Work instructions
Without altering anything, repeat each of the records.

Provided material
<<<<

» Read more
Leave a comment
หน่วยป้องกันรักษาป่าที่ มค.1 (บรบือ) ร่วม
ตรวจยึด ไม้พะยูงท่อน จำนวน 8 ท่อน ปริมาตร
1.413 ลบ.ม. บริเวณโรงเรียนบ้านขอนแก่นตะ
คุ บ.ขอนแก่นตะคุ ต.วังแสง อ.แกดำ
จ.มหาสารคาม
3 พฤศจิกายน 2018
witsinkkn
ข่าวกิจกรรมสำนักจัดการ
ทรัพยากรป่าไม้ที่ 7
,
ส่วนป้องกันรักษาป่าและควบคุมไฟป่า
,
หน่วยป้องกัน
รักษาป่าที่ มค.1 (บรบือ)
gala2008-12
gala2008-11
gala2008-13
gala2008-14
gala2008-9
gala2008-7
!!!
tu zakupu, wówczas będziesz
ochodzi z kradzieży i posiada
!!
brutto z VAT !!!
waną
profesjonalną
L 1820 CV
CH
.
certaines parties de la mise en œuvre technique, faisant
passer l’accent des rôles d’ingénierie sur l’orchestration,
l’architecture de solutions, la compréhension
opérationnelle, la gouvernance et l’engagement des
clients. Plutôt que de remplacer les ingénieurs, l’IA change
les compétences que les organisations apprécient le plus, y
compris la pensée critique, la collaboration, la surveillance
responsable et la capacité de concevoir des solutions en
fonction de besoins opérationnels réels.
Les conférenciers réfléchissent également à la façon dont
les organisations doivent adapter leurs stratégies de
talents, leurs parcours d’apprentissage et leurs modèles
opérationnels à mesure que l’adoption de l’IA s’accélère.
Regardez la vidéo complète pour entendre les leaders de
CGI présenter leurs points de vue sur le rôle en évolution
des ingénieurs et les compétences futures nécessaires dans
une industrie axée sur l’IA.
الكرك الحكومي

>>>>

Completed exercise
» Read more
Leave a comment
หน่วยป้องกันรักษาป่าที่ มค.1 (บรบือ) ร่วม
ตรวจยึด ไม้พะยูงท่อน จำนวน 8 ท่อน ปริมาตร
1.413 ลบ.ม. บริเวณโรงเรียนบ้านขอนแก่นตะ
คุ บ.ขอนแก่นตะคุ ต.วังแสง อ.แกดำ
จ.มหาสารคาม
3 พฤศจิกายน 2018
witsinkkn
ข่าวกิจกรรมสำนักจัดการ
ทรัพยากรป่าไม้ที่ 7
,
ส่วนป้องกันรักษาป่าและควบคุมไฟป่า
,
หน่วยป้องกัน
รักษาป่าที่ มค.1 (บรบือ)
gala2008-12
gala2008-11
gala2008-13
gala2008-14
gala2008-9
gala2008-7
!!!
tu zakupu, wówczas będziesz
ochodzi z kradzieży i posiada
!!
brutto z VAT !!!
waną
profesjonalną
L 1820 CV
CH
.
certaines parties de la mise en œuvre technique, faisant
passer l’accent des rôles d’ingénierie sur l’orchestration,
l’architecture de solutions, la compréhension
opérationnelle, la gouvernance et l’engagement des
clients. Plutôt que de remplacer les ingénieurs, l’IA change
les compétences que les organisations apprécient le plus, y
compris la pensée critique, la collaboration, la surveillance
responsable et la capacité de concevoir des solutions en
fonction de besoins opérationnels réels.
Les conférenciers réfléchissent également à la façon dont
les organisations doivent adapter leurs stratégies de
talents, leurs parcours d’apprentissage et leurs modèles
opérationnels à mesure que l’adoption de l’IA s’accélère.
Regardez la vidéo complète pour entendre les leaders de
CGI présenter leurs points de vue sur le rôle en évolution
des ingénieurs et les compétences futures nécessaires dans
une industrie axée sur l’IA.
الكرك الحكومي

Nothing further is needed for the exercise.